BEGIN DATA FOR PROCESSING
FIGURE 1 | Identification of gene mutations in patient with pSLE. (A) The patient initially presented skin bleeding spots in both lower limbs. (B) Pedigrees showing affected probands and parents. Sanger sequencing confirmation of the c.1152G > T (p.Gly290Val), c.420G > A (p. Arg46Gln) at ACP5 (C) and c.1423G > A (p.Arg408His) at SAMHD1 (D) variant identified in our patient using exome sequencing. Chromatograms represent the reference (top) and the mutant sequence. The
END DATA FOR PROCESSING
BEGIN DATA FOR PROCESSING
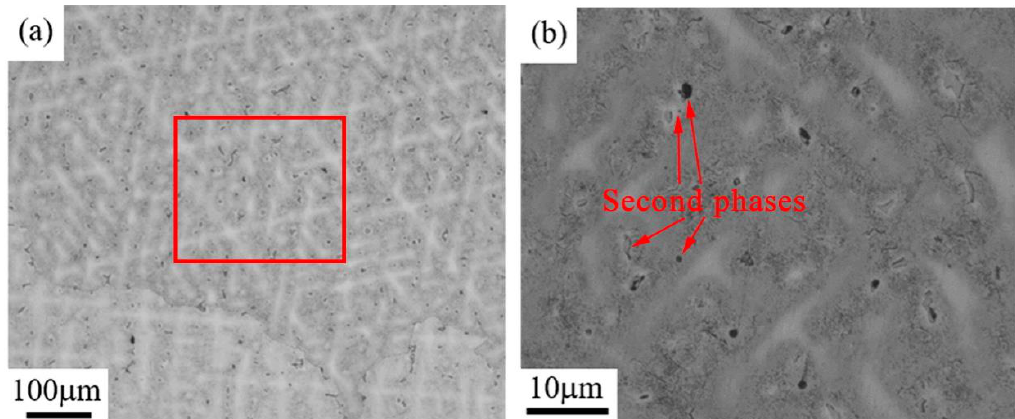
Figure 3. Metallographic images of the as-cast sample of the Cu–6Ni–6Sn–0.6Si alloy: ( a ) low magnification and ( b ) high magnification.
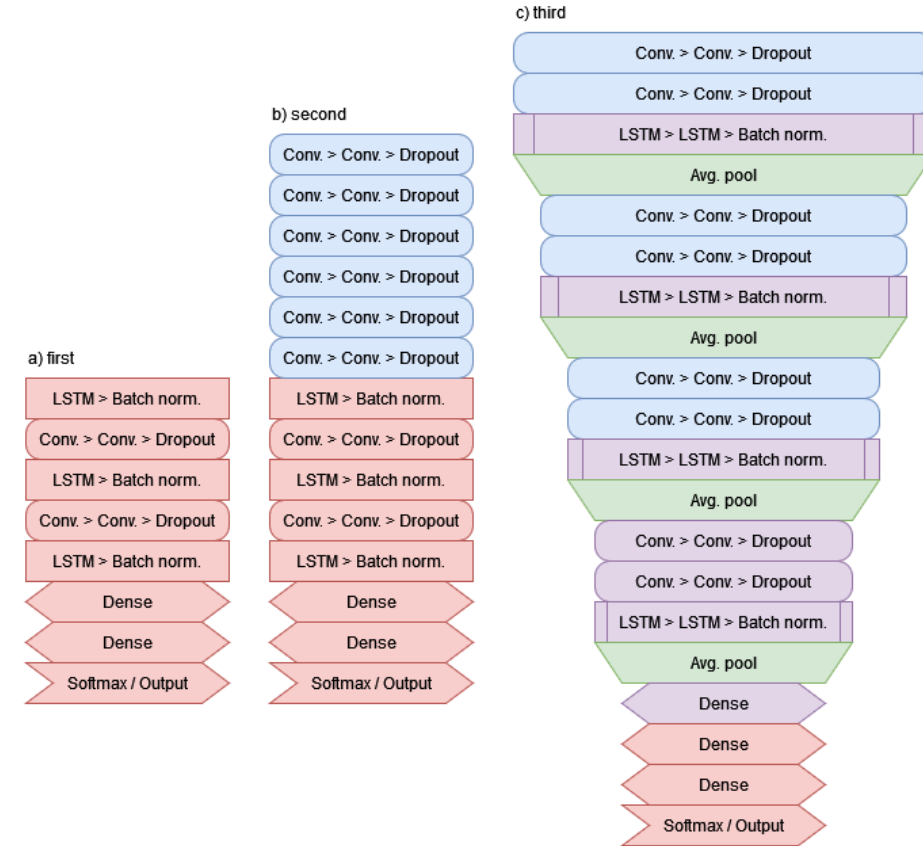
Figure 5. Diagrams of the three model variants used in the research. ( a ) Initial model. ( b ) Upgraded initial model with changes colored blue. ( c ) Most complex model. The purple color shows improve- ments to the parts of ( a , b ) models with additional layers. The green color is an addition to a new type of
END DATA FOR PROCESSING
BEGIN DATA FOR PROCESSING
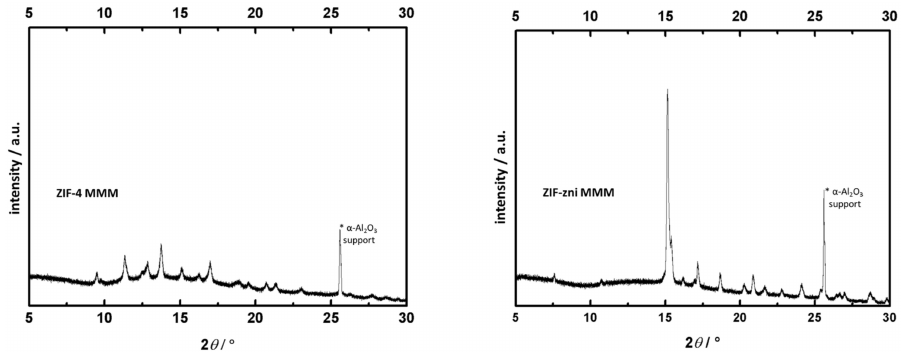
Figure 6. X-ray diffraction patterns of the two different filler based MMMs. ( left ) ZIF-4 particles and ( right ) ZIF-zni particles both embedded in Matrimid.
END DATA FOR PROCESSING
*THE PROBLEM*: Where does the word "both" show up in the material? Copy out each line that has it.

*SOLVED EXERCISE*:
FIGURE 1 | Identification of gene mutations in patient with pSLE. (A) The patient initially presented skin bleeding spots in both lower limbs. (B) Pedigrees showing affected probands and parents. Sanger sequencing confirmation of the c.1152G > T (p.Gly290Val), c.420G > A (p. Arg46Gln) at ACP5 (C) and c.1423G > A (p.Arg408His) at SAMHD1 (D) variant identified in our patient using exome sequencing. Chromatograms represent the reference (top) and the mutant sequence. The
Figure 6. X-ray diffraction patterns of the two different filler based MMMs. ( left ) ZIF-4 particles and ( right ) ZIF-zni particles both embedded in Matrimid.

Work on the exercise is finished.